New Wheeldon Ballet
Posted 16 June 2002 - 05:37 PM
Posted 16 June 2002 - 06:35 PM
Posted 17 June 2002 - 12:52 PM
If "A rising tide lifts all ships," the Diamond Project is like a Sinking Tide and evidently has the opposite effect. And I'll ask again, what does Wheeldon's title of Resident Choreographer mean? We have had as many, if not one more, new ballets from Melissa Barak in the last year than we have had from Wheeldon, and at that we have this half hearted thrown together piece for his new ballet. And also, shouldn't a choreographer resident in the company be more involved with the dancers, with company class, etc., wouldn't that be a great advantage? That is what we are getting from Barak but not Wheeldon. Different kind of "residency."
Posted 17 June 2002 - 02:45 PM
Posted 17 June 2002 - 04:17 PM
Posted 17 June 2002 - 04:39 PM
I'm going to be a bit cynical here, partially because I think Wheeldon is good, but he isn't the savior of ballet as he's been called. I think City Ballet gave him the title, which to the outside world, probably gave him more creditability than perhaps he deserved. He went out and has done things for other companies, a Broadway show and gotten recognition in the tabloids, this in turn brings City Ballet some press and hopefully an audience just to see what he turns out next.
I think he's a decent choreographer, but I think there are some others and I wonder if he's just become a ballet celebrity of sorts, with not much star power to back it up.
Sorry, I'm just annoyed yet again at a waste of a season over at City Ballet. What a contrast to see ABT revive something as old as Fille and I love it and all the new stuff I can't stand is across the plaza.
Posted 19 June 2002 - 04:57 AM
Posted 19 June 2002 - 05:16 AM
That said, I liked the new piece and thought it was interesting.
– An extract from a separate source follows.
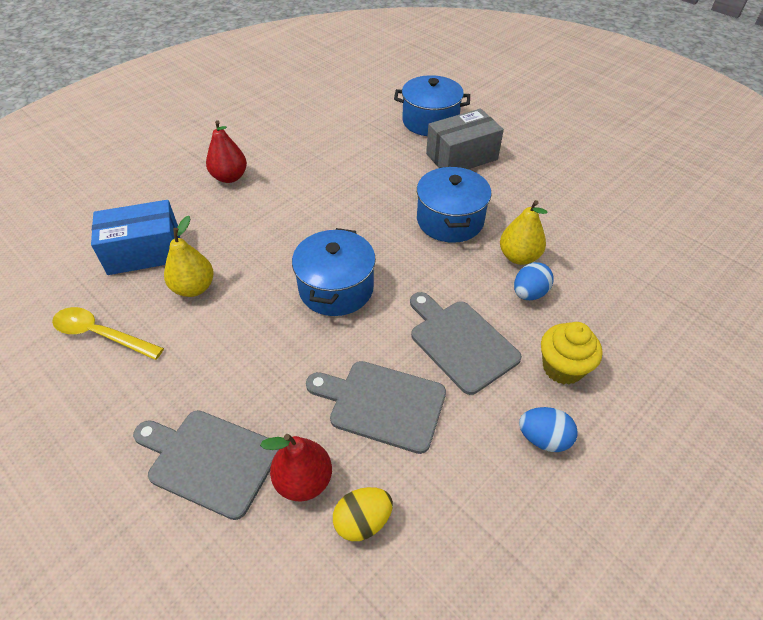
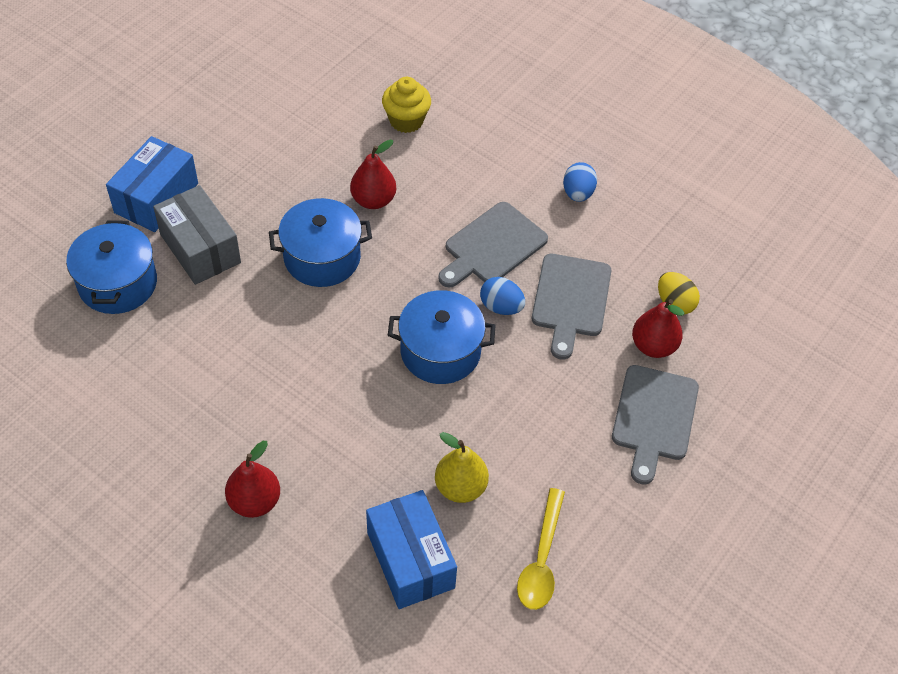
camera: 100 degrees left, 5 degrees up
(512, 137) = (156, 198): none -> blue box
(519, 257) = (373, 200): yellow pear -> red pear
(529, 293) = (423, 194): blue egg -> blue egg (501, 307)
(562, 368) = (506, 177): yellow cupcake -> yellow cupcake (406, 121)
Posted 19 June 2002 - 05:33 AM
The 'spider' movement was there, but not as frequent as reviewers led me to believe. I wonder if anything's been changed? No matter, this was appropriate to the Ligeti score, as was when the ladies were held in 'iron cross' positions and tiled side to side. The repetition 'morphed' the two couples, who were emotional opposites. Wheeldon is becoming more musically astute with each piece. Even silent sections work.
During the piece several audience members sitting in my row complained LOUDLY about the music - have NYCB audiences changed so much? 'New' music is a company tradition.
Posted 19 June 2002 - 07:06 AM
As for me, I had a mixed reaction to the piece. I thought the movements were amazingly fluid. Beautiful. I wasn't sure how much that was due to the wonderful dancing -- and it was wonderful -- or the choreography. .
I also loved the lighting, even if I couldn't detect its meaning. And the costumes were very pretty for a leotard ballet. As for the Ligeti score, I thought it was easier to digest and enjoy than his more recent works.
Neverthless, I found my mind wandering about 3/4s through the ballet. It did have the somewhat familiar and unappealling scent of a typical Diamond project ballet.
One hopes that next year Wheeldon will slow down a bit and work on at least one ballet with a large NYCB cast. It seems to me that Martins wants to tie Wheeldon to the company but also give him the freedom he wants. I don't think that's a bad thing -- particularly at this stage of Wheeldon's career. It doesn't force Wheeldon to make a choice -- Broadway vs. City Ballet. The Royal vs. City Ballet, etc. It can only give him more experience and help City Ballet in the long run. And isn't that somewhat similar to the relationship Robbins had with the company?
Posted 19 June 2002 - 07:22 AM
The least successful Wheeldon choreography of recent times IMO, was for "Sweet Smell of Success." It was generic Broadway razzmatazz. I thought that show as a whole, though, was a lot better than the critics said, and I'm sorry it closed.